The short version:
Cell coverage nonexistent at the hwy A trail head. There is enough AT&T coverage in the AZ to self-spot. 5.5 mile hike in, not very steep at any point, but certainly rocky in places. Enough trees to hang a dipole, enough room to erect a vertical. It was an S2S bonanza today, and FT8 was a total bust.
The long version:
Normally I don’t do activation reports, but really wanted to for this one. First, thanks to EA2GM for my first DX S2S QSO. I’m sure you were wondering what kind of knucklehead was at the helm of KK0U, but you were just at the edge of readability. Thanks for hanging in there. Apologies for my terrible fist.
It was a great day for a walk in the woods – expected high of 18C. The route was, however, 2 miles longer than I planned on, as my map I used for planning was not quite up to snuff. That explains the late start. VA2EGD was first in the log with an S2S QSO. I also worked the aforementioned EA2GM, EA2LU and G4OBK – not bad for 5W and no sunspots! Logged about 22 or so on 20m CW.
Next, FT8. Whereas my usually trusty netbook worked fine for a couple of QSOs Friday night, today Ubuntu decided the audio subsystem was on vacation. I tried all sorts of ways to manually start it, but nothing doing. I even tried to garner some RTTY activity, but no takers.

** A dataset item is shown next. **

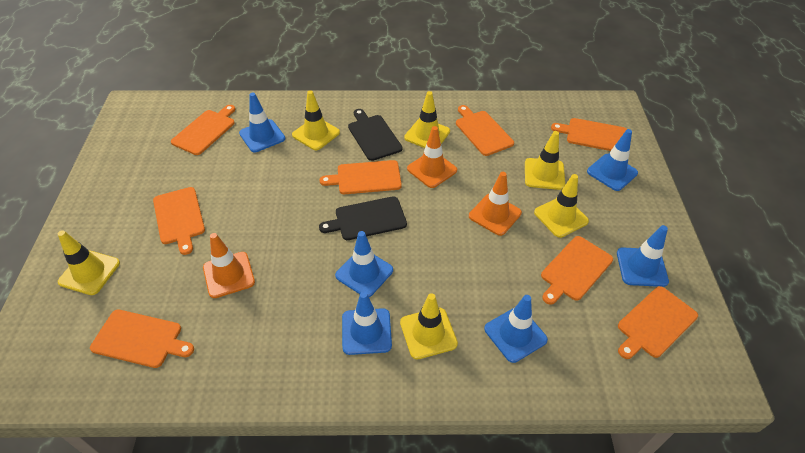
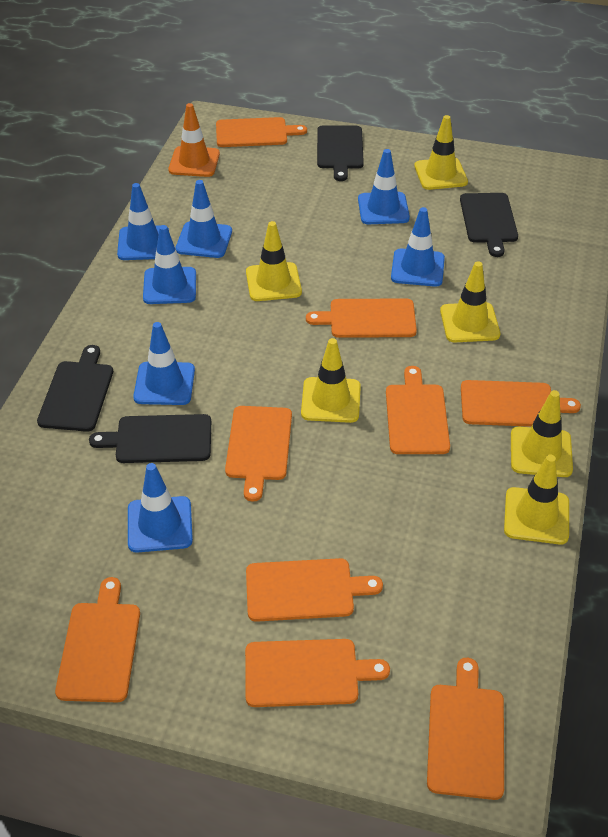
black cutting board: [319,196,407,240] [348,109,403,161] = 2 -> [37,345,113,432] [89,414,211,463] [317,125,364,181] [460,193,518,257] = 4
blue traffic cone: [239,93,285,152] [335,231,393,297] [342,292,392,355] [484,295,548,363] [587,129,638,191] [617,225,669,287] = 6 -> [117,183,169,260] [128,463,193,553] [133,322,195,405] [143,225,196,304] [176,180,232,258] [358,149,410,224] [391,207,445,287] = 7
orange cutting board: [90,310,194,368] [153,187,205,255] [171,105,235,155] [320,160,402,194] [456,105,514,156] [541,236,613,305] [551,118,627,151] [618,286,698,359] = 8 -> [55,577,140,702] [216,117,307,147] [225,406,292,502] [245,639,390,707] [246,558,383,622] [306,298,417,338] [386,366,450,454] [427,658,504,800] [461,380,581,427] = 9
orange traffic cone: [203,233,255,298] [407,126,457,188] [469,172,522,236] = 3 -> [168,103,220,177] = 1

On to 40m CW. 3 S2S QSOs right off the bat! I worked WB5USB S2S once I tuned up on the band, then when I found an open frequency K4LPQ just happend to start calling CQ for the second S2S. Moving to another frequency, I started calling CQ and KT0A jumped right in for the third S2S on 40. Quite a day.
I moved up to 30m to see what I could squeeze out there, and 2 more S2S, with KX0R being both the last S2S and the last QSO.
All in all, 48 QSOs, 7 S2S and a DX S2S. No data
What a gorgeous day – certainly beats two weeks ago when it was -9C! Thanks to all the chasers and activators that keep this game fun.